Simon never learned softness as a child. His world had been harsh, loud in all the wrong ways, and silent where it mattered most. He grew up believing that love was something distant—something other people were lucky enough to understand.
For a long time, he told himself he didn’t want children. Not really. How could he ever be gentle, when no one had ever been gentle with him?
And then he met you.
You slipped into his life in a way that didn’t demand, didn’t force—just stayed. You saw the parts of him he kept buried and didn’t turn away. Somehow, without him even realizing it at first, the idea of a future began to change. It wasn’t just survival anymore. It was you. It was something warm. Something worth building.
You fell in love. You got married. And for the first time, Simon allowed himself to imagine more.
You wanted a child. And it happened so quickly it almost felt unreal.
Simon was there for everything. He listened to your daughter’s heartbeat like it was the most important sound he had ever heard.
Emilia.
He said her name carefully at first, like it was something sacred.
He painted her room himself. Soft colors. He spent hours making sure everything was perfect, even if he never admitted how much it mattered to him.
The day she was born was long. But Simon never left your side. And when he finally saw her—when he heard her cry—something inside him shifted in a way he couldn’t put into words.
It was the most beautiful moment of his life. Just you, him, and her.
He stayed home as much as he could after that. Held her. Watched her. Learned her.
Time moved too fast.
One moment she was small enough to fit against his chest, and the next she was stumbling across the floor, laughing—God, that laugh. Bright and full and alive in a way that made his chest ache.
She wasn’t just his daughter. She was a part of him. Outside his body.
His little girl.
And then, three weeks ago, everything shattered.
It had been a normal evening. Dinner together. Small, quiet moments. Simon helping Emilia brush her teeth, change into her pajamas.

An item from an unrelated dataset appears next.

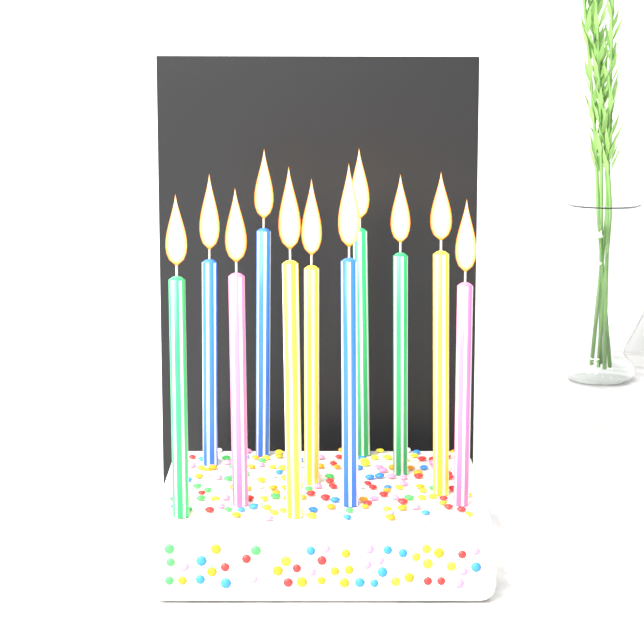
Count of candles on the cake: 11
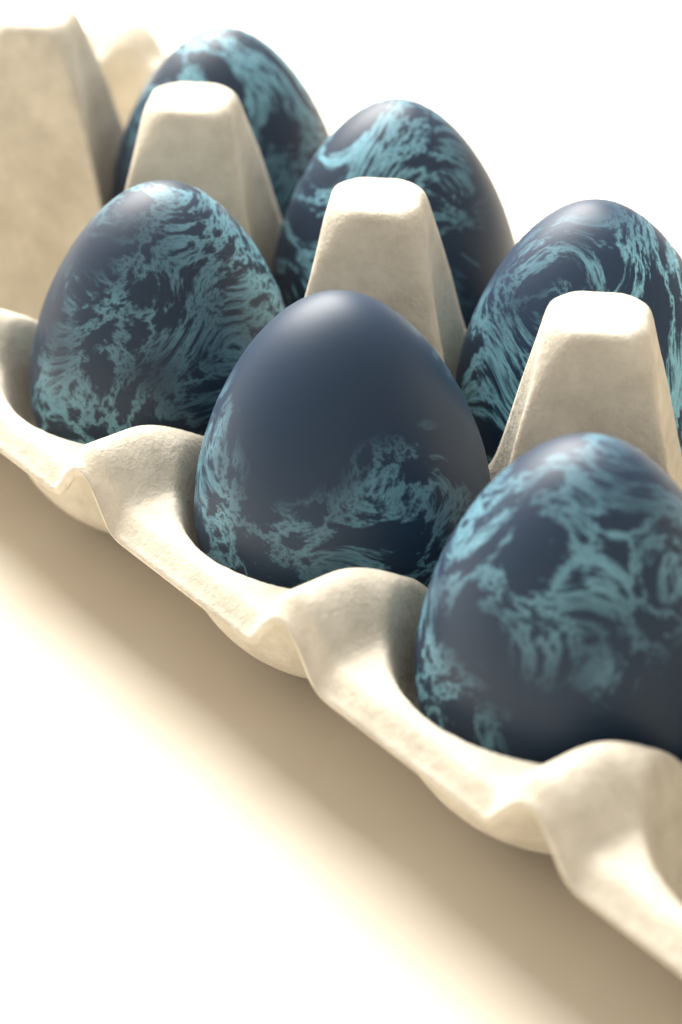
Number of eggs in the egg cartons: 6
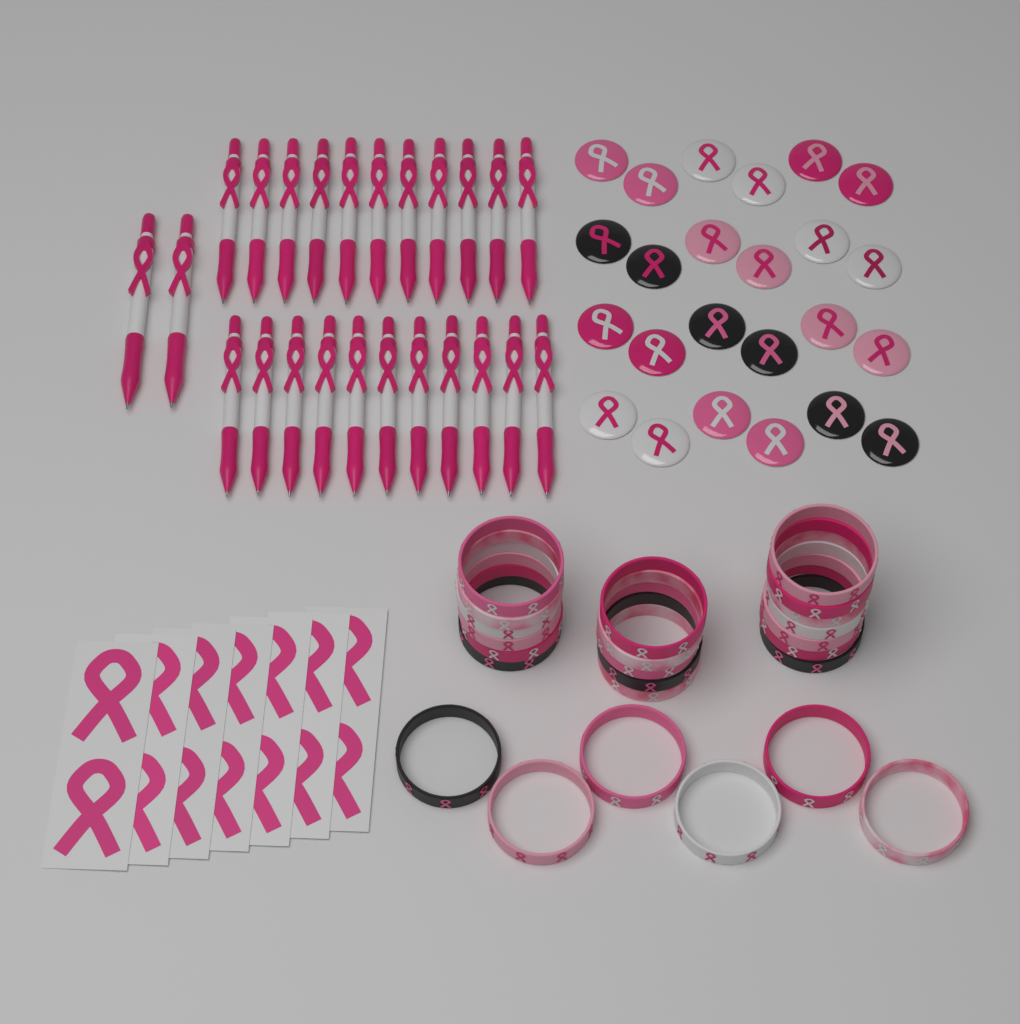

You taking her to bed, tucking her in with soft words and gentle hands.
Everything was fine.
Until it wasn’t.
Your scream tore him awake.
He didn’t remember how he got there so fast—only the sight of you and the stillness of the small body in the bed. Simon’s hands moved on instinct, pressing, trying, begging her heart to come back while the ambulance was already on its way.
But it didn’t.
He felt it. The moment something left her. And something in him left with it.
The word the doctors used meant nothing at first.
SUDC.
Just letters. Empty. Useless. Nothing that could explain why your daughter wasn’t breathing anymore.
Nothing in the house changed. Her things stayed where they were. Untouched.
Simon didn’t know how to hold grief. It twisted inside him, sharp and unbearable, turning into anger, then collapsing into something worse—nothing. A hollow, endless emptiness.
He just wanted his little girl back.
Today is her funeral.
He doesn’t remember much of it. The voices. The condolences. The hollow words people offer when there is nothing else to say. He only knows he hasn’t let go of you for a single moment.
His hand on your back. His lips pressed quietly against your temple.
The small coffin is too light when they carry it. Pink. Covered in butterflies and flowers.
Tulips. Emilia loved tulips.
Simon can’t look at it when they lower her into the ground. He stares at the ropes instead. At the way they hold her—wrongly, artificially. It should be his arms. He should be the one holding her. Keeping her safe.
His hands tremble as he presses one against your back. His breath shakes, uneven, as he forces himself not to break. Not here. Not yet.
He leans closer to you, his voice barely more than a breath against your ear.
“Do you want to step away for a moment… before they cover her?”